**Directions:**
An exact restatement of the data below, with the pictures removed, is the required answer.

**Data:**
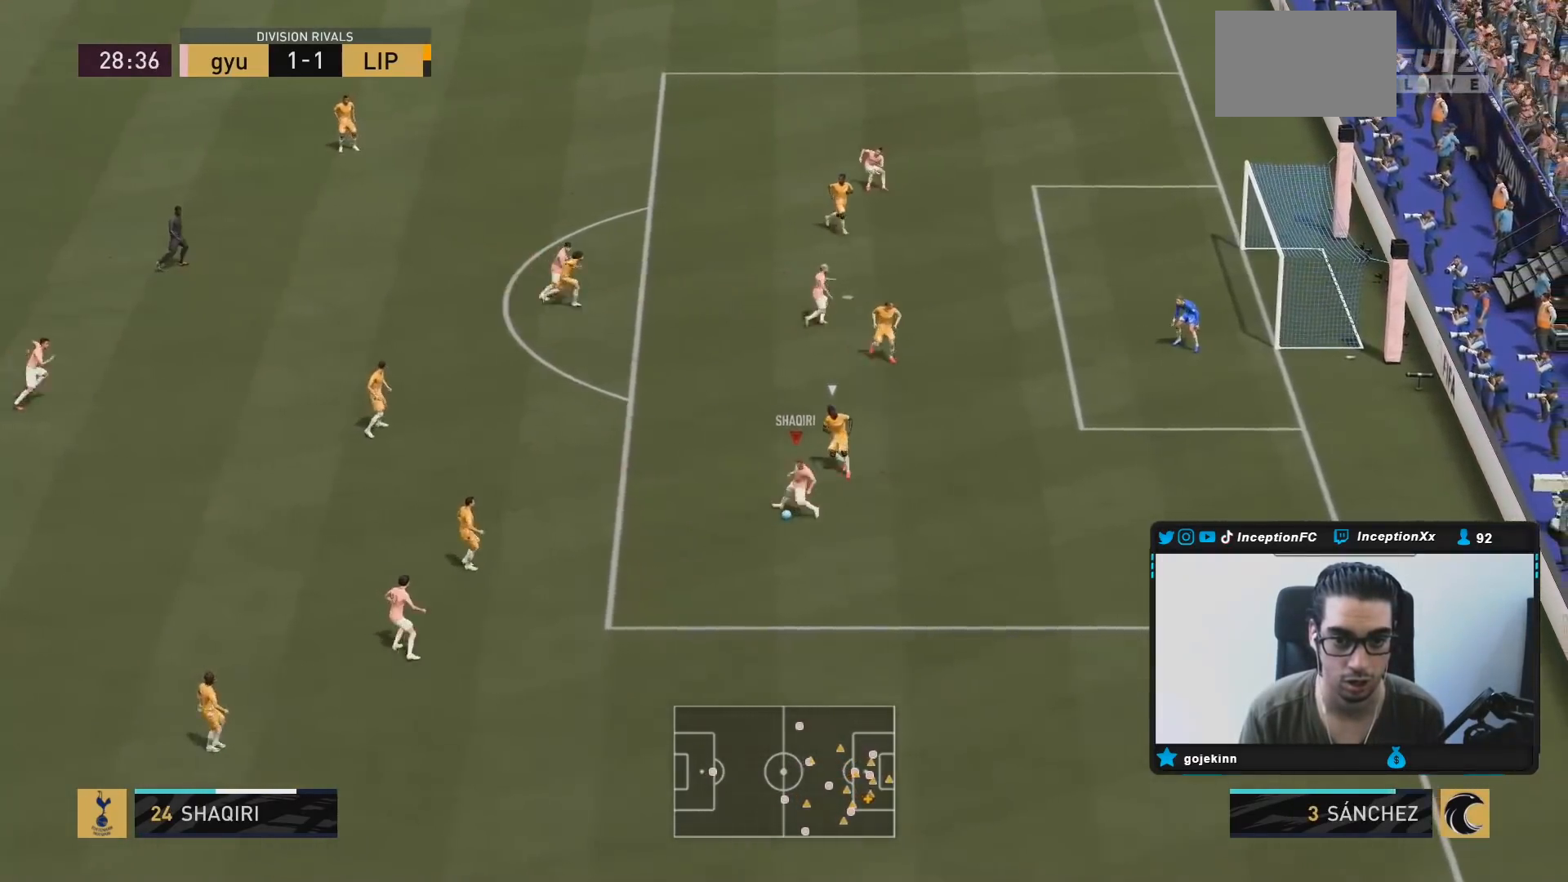
{"dt_ms": 500, "buttons": [], "left_stick": "center", "right_stick": "center", "events": [[250, "left_stick", "center"]]}
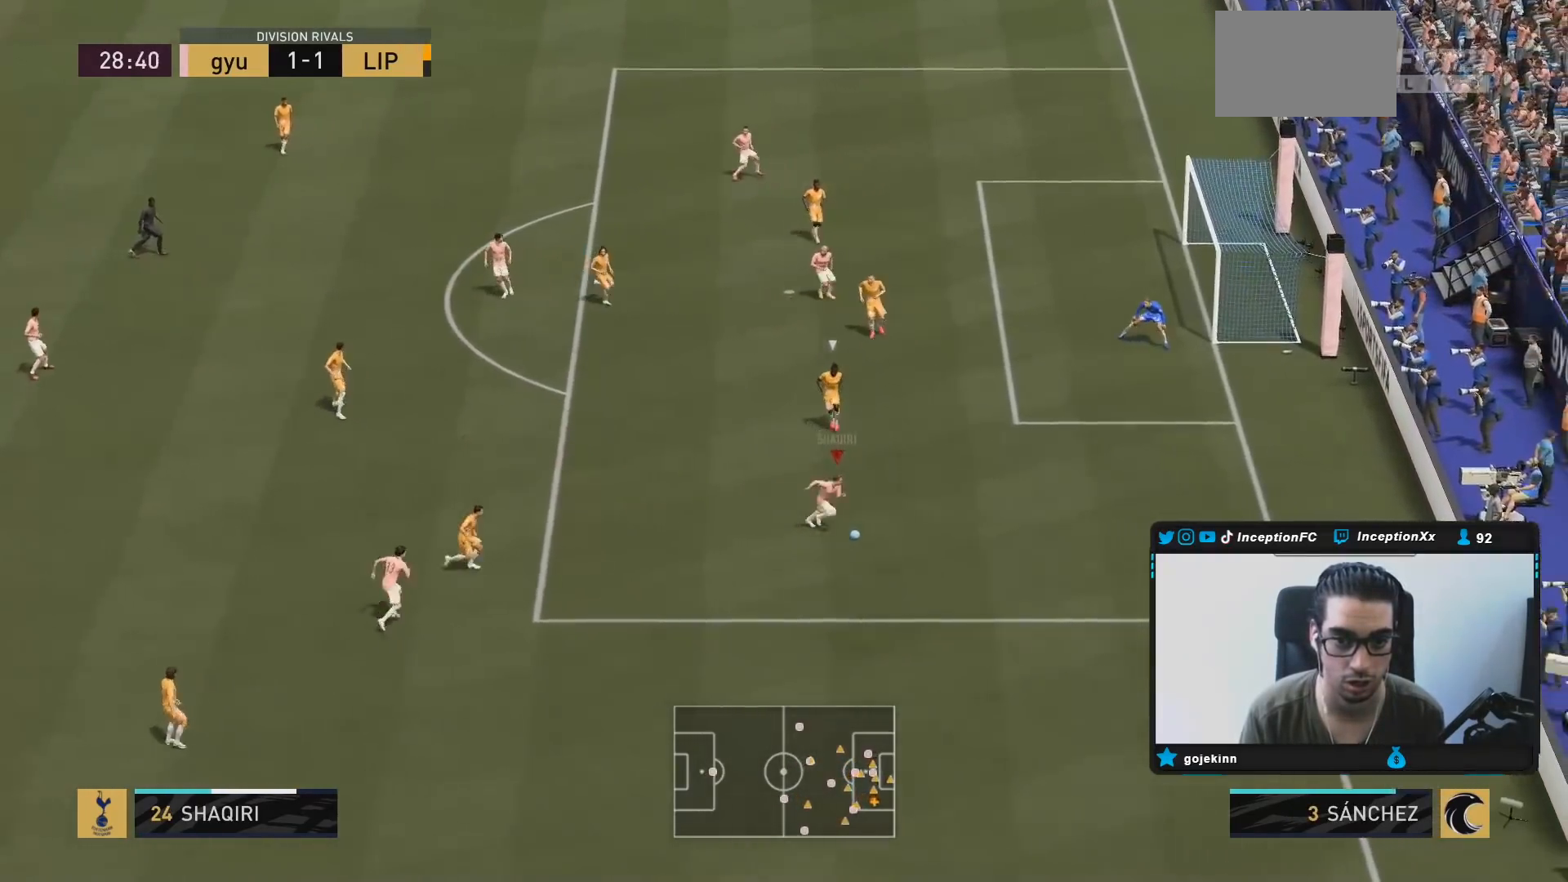
{"dt_ms": 500, "buttons": [], "left_stick": "up-right", "right_stick": "center", "events": [[117, "left_stick", "up-right"]]}
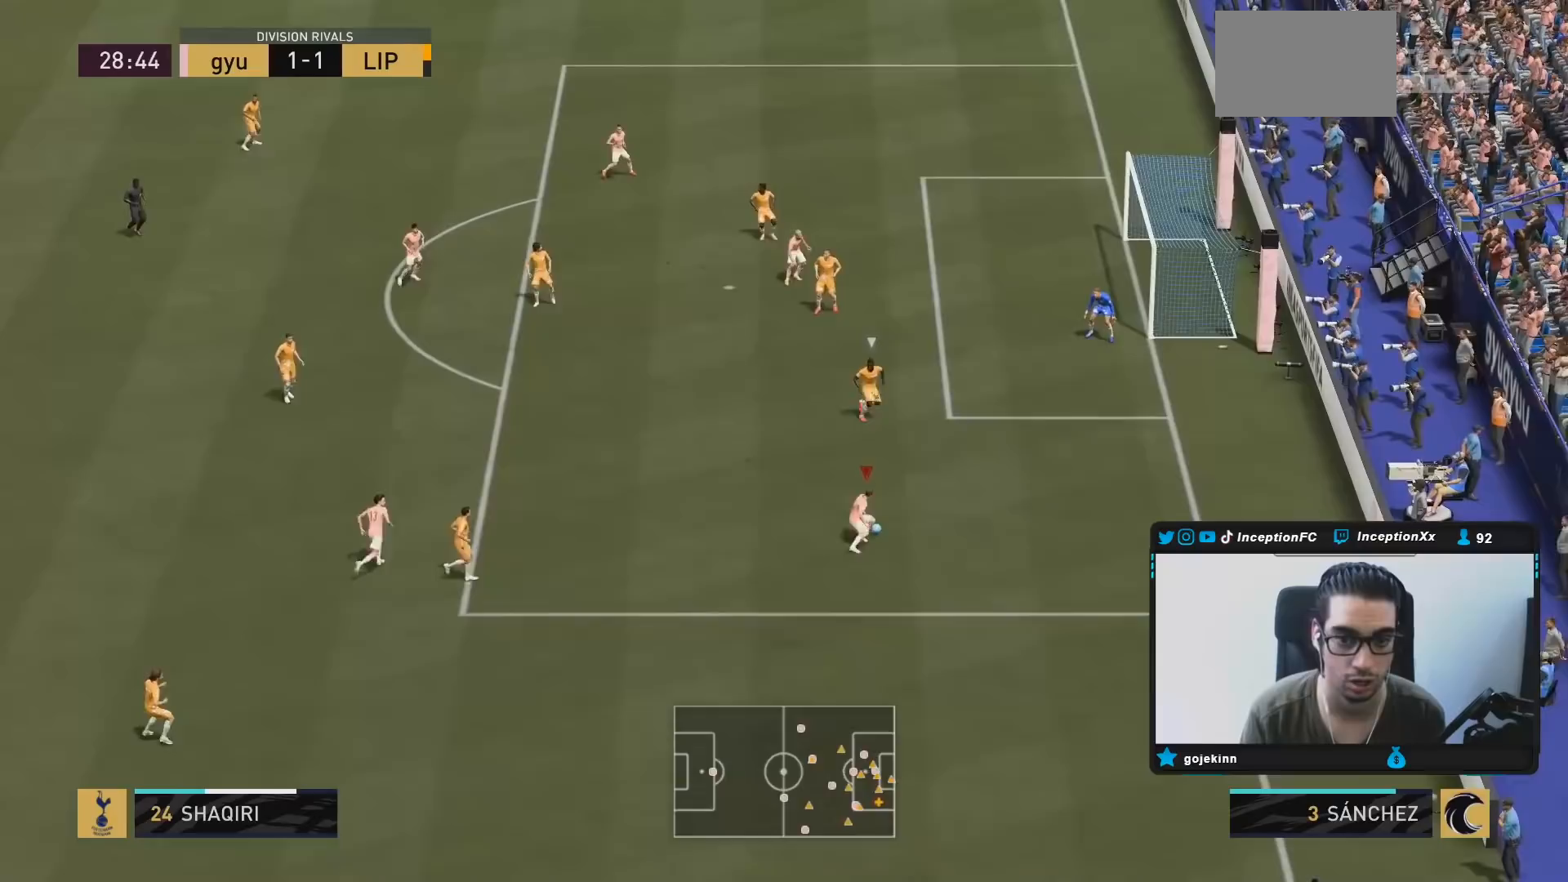
{"dt_ms": 500, "buttons": [], "left_stick": "center", "right_stick": "center", "events": [[150, "left_stick", "up"], [267, "left_stick", "center"], [283, "L1", "down"], [300, "right_stick", "up"], [333, "L1", "up"], [367, "right_stick", "left"], [500, "right_stick", "center"]]}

**Answer to this problem:**
{"dt_ms": 500, "buttons": [], "left_stick": "center", "right_stick": "center", "events": [[250, "left_stick", "center"]]}
{"dt_ms": 500, "buttons": [], "left_stick": "up-right", "right_stick": "center", "events": [[117, "left_stick", "up-right"]]}
{"dt_ms": 500, "buttons": [], "left_stick": "center", "right_stick": "center", "events": [[150, "left_stick", "up"], [267, "left_stick", "center"], [283, "L1", "down"], [300, "right_stick", "up"], [333, "L1", "up"], [367, "right_stick", "left"], [500, "right_stick", "center"]]}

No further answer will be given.